The Manhattan District Attorney’s office declined to press murder charges against the worker who allegedly stabbed a customer to death in a Harlem fish market Tuesday after he and his fellow employees came under attack.

Junior Aquino Hernandez, 34, was arraigned Thursday for first-degree assault stemming from a brutal fight that unfolded between Hernandez and two customers. The customers were brothers, with Malik Burrell, 25, fatally stabbed, and his brother Robert “Bobby” Burrell, 29, critically injured.

Prosecutors provided details of the sordid incident in court, stating that the ugly incident began at around 9:30 p.m. on Feb. 21, when Robert Burrell attempted to steal shrimp from the store. The theft ultimately led to a massive brawl involving three workers– including Hernandez– and the brothers.

Hernandez, of the Bronx, said he regretted the incident when he was being escorted by the NYPD from the 30th Precinct to central booking on Wednesday. He told reporters: “It was an accident. I’m sorry, I didn’t mean to hurt them.”

According to court documents, an unnamed worker tried to stop Burrell from leaving the store with the shrimp, resulting in a struggle. Burrell dropped the shrimp and punched the worker in the face, with the attack spilling outside.

Burrell, according to prosecutors, then left the location and about four minutes later came back to the fish store, located at 94 Saint Nicholas Place, with his brother Malik Burrell.

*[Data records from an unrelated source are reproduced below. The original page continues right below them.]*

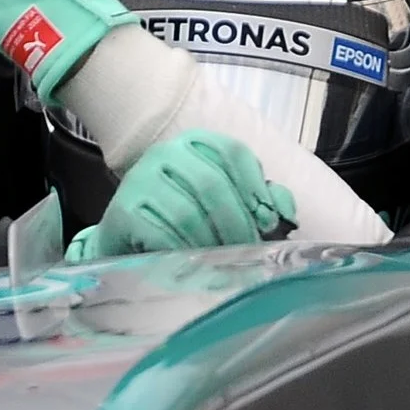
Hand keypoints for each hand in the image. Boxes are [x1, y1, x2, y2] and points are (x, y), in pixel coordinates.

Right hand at [67, 130, 297, 260]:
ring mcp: (141, 180)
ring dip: (212, 244)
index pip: (233, 153)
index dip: (256, 188)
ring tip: (224, 263)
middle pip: (212, 184)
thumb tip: (285, 212)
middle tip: (249, 251)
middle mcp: (165, 154)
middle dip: (237, 224)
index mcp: (194, 143)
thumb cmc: (182, 218)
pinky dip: (185, 254)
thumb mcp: (223, 202)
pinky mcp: (124, 211)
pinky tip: (195, 265)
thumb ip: (259, 200)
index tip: (269, 221)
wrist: (128, 237)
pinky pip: (162, 235)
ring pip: (188, 214)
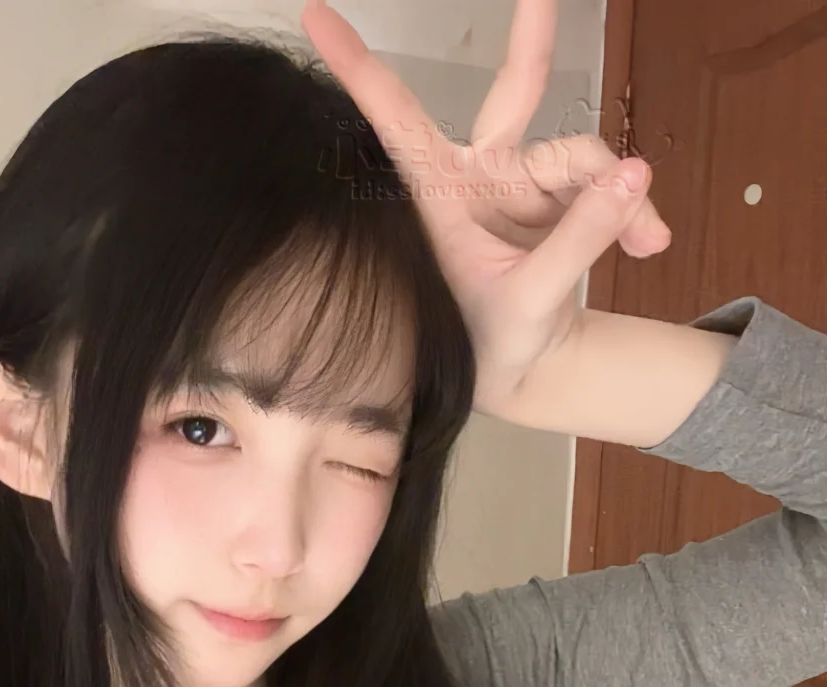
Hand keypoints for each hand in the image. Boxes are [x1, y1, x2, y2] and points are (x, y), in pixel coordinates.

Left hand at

When they entered the store, the employees were behind the counter in area for employees only.

Junior Aquino Hernandez charged with assault
Thirty-four-year-old Junior Aquino Hernandez of the Bronx was taken out of the 30th Precinct in shackles late on Feb. 22 by detectives.Photo by Dean Moses

The brothers, prosecutors say, then proceeded to go behind the counter before attacking the employee who was involved in the initial struggle. Malik Burrell punched the employee repeatedly in the face and head. At this point, Hernandez is said to have tried to separate the two.

While this occurred, Robert Burrell picked up a chair and threw it against the third employee, a cook who was holding a knife. The employee, according to prosecutors, then picked up a chair and held it to keep Robert Burrell away.

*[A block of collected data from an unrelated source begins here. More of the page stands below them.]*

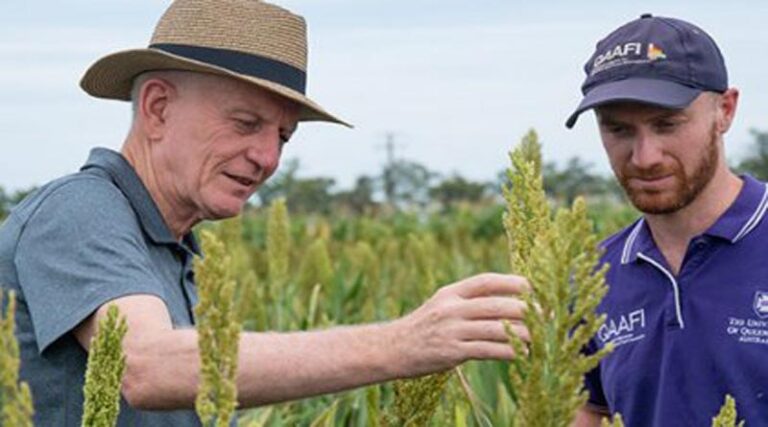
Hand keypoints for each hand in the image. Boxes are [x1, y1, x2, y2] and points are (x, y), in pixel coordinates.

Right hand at [389, 273, 528, 377]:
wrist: (392, 348)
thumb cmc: (424, 328)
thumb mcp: (441, 305)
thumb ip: (468, 301)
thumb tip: (506, 301)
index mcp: (451, 292)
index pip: (487, 281)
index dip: (513, 282)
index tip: (535, 286)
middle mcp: (451, 308)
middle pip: (497, 305)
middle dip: (527, 309)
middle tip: (547, 315)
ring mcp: (451, 330)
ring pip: (496, 328)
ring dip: (523, 333)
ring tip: (541, 337)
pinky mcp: (452, 352)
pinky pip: (488, 350)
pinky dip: (509, 351)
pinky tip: (522, 354)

Hernandez was unable to break up the initial fight and then grabbed a knife. Malik Burrell, according to court documents, was still punching the employee in the face and head—at which point Hernandez stabbed him twice in the torso, which ultimately killed him.

All five individuals continued to struggle, as the employees pushed the brothers toward the exit. Hernandez and the cook were still holding knives. The brothers at no time had weapons.

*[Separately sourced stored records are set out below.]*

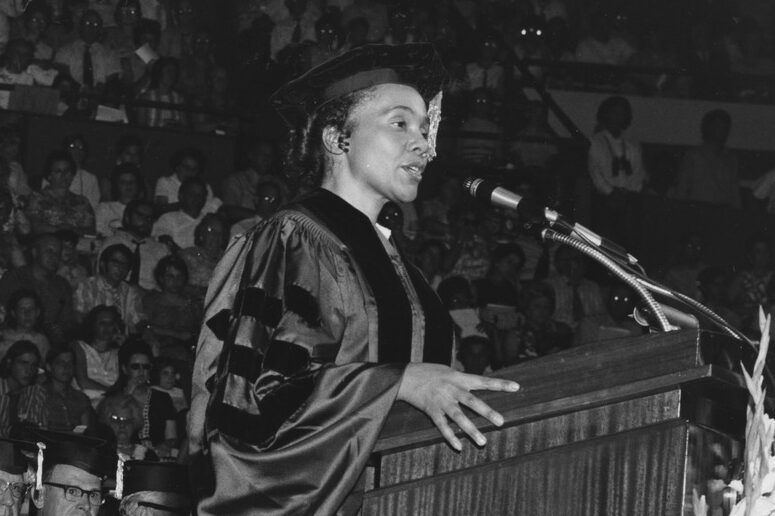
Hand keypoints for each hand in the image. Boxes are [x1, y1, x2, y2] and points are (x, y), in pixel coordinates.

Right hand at [397, 363, 519, 450]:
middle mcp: (452, 389)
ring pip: (458, 416)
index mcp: (458, 377)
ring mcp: (441, 400)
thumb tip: (475, 386)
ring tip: (482, 441)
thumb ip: (461, 380)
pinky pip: (442, 426)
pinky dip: (450, 436)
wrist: (404, 376)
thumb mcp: (447, 371)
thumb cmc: (428, 372)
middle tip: (501, 422)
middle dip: (487, 412)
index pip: (483, 380)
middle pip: (472, 401)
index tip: (516, 387)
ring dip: (470, 430)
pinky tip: (459, 446)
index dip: (500, 384)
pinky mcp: (431, 410)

While at the door, Hernandez, prosecutors said, stabbed Robert Burrell three times while he was holding his injured brother. Robert Burrell suffered stab wounds to the abdomen, leading to the collapse of his lung. 

Malik Burrell died in a local hospital, while Robert Burrell remains in critical condition, according to police. Meanwhile, the employee who was repeatedly punched in the face and head was taken to an area hospital where he required staples to his scalp. He was also treated for a broken tooth.

Mireille Dee, the assistant district attorney, said the assault charges pertain to the stabbing of Robert Burrell but her office has not come to a conclusion as to how they plan to prosecute the case relating to the fatal stabbing of Malik Burrell.

“We are continuing our investigation to determine whether the initial stabbing behind the counter was justified,” Dee said. “At this time, we are not prepared to go forward on any charges related to the death of Malik Burrell pending a full and complete investigation. We are, however, filing charges with regard to the incident at the door for the stabbing of Robert Burrell.”